* Work task A: From the post on cultural appropriation below, reproduce the text starting with "Posted by Jason" and going on through "alone a group.".
* Work task B:
Answer these questions from the post on cultural appropriation below:
(i) About how long ago did the writer first hear the phrase "cultural appropriation"?
(ii) Which word does the writer ask about an Englishman using?
(iii) Whose terror of the blood mixing of the races does the writer mention?

* Passage:

§ §

Posted by Jason O on Nov 26, 2015 in Politics

I’d never heard of the phrase “cultural appropriation” until about two years ago, when someone objected to white people using a (non-offensive) word of American black origin. I can’t recall the word, but I remember the fury of the writer at the idea that other people could use words her ethnic group had originated. 

As a concept, I find it bizarre, the idea that a word or idea could be owned by any person, let alone a group. 

“We invented the colour yellow. Anyone else who uses it is oppressing us!” Am I supposed to be outraged at an Englishman using the word “craic”? Should an Englishman be offended at me using that great Irish phrase “Careful now!” because it is in his language, or me offended because it was written by two Irishmen for a British sitcom starring Irish actors filmed predominantly in London with British money but set in Ireland? More to the point, does any of this actually matter?   

I’m old enough to remember when Cultural Appropriation was something racist bigots feared. From Alf Garnett style fear of “smelly foreign food” to the KKK’s terror of the blood mixing of the races and the contamination of the bloodline, the far right looked at other cultures and saw nothing they wanted. Are we supposed to applaud that now? If I look at other races or nations and see food, clothing, language, things that I like more than my own native culture and suddenly that makes me some sort of colonial? Seriously?

§ §

* Excerpted records:
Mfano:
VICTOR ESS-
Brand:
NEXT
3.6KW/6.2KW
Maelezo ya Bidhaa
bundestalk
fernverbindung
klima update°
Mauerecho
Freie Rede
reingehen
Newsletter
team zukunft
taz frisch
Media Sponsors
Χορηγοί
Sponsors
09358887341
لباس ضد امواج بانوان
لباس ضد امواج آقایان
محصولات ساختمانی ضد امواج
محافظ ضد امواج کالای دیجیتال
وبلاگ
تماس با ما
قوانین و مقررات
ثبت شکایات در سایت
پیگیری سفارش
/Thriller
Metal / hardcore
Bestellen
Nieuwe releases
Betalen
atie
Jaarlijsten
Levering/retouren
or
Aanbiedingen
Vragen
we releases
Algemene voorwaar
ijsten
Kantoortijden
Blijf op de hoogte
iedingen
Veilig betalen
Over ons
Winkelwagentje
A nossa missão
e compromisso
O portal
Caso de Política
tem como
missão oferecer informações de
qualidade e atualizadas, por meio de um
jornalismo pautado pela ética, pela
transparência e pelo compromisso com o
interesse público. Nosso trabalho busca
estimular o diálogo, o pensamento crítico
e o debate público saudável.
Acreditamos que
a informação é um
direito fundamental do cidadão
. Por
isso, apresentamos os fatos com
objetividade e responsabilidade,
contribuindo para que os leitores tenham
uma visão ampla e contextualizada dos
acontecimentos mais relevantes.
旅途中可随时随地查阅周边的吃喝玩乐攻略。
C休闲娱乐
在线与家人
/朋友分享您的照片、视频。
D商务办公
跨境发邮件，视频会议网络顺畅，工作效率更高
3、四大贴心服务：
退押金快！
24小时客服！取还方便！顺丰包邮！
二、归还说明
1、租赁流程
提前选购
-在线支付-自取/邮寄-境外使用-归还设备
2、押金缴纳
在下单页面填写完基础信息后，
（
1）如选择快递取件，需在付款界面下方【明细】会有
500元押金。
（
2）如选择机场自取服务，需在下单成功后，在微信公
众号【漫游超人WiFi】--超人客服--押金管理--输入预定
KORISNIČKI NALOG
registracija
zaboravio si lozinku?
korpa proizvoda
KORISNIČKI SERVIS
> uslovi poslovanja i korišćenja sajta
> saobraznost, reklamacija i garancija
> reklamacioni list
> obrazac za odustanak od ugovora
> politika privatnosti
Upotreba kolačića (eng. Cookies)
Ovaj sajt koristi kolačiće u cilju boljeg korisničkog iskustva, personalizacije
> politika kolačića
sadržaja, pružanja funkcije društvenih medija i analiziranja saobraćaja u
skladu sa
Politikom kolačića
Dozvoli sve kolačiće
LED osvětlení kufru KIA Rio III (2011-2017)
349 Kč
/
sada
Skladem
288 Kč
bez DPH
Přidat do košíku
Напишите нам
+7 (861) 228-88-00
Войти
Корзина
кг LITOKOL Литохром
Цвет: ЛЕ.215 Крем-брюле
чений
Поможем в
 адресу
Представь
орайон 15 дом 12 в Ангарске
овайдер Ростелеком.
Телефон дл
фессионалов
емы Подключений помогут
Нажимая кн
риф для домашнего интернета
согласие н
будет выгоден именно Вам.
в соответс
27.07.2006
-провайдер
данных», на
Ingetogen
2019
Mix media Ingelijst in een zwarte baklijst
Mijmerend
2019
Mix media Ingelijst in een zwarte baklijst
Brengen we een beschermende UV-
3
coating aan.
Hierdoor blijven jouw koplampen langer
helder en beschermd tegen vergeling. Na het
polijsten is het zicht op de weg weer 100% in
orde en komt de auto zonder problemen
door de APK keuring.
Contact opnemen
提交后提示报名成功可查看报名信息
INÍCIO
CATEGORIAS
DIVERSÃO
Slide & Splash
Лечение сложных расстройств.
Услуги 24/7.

§ §

* Written solution A:
Posted by Jason O on Nov 26, 2015 in Politics

I’d never heard of the phrase “cultural appropriation” until about two years ago, when someone objected to white people using a (non-offensive) word of American black origin. I can’t recall the word, but I remember the fury of the writer at the idea that other people could use words her ethnic group had originated. 

As a concept, I find it bizarre, the idea that a word or idea could be owned by any person, let alone a group.

* Written solution B:
(i) About two years ago.
(ii) "Craic."
(iii) The KKK's.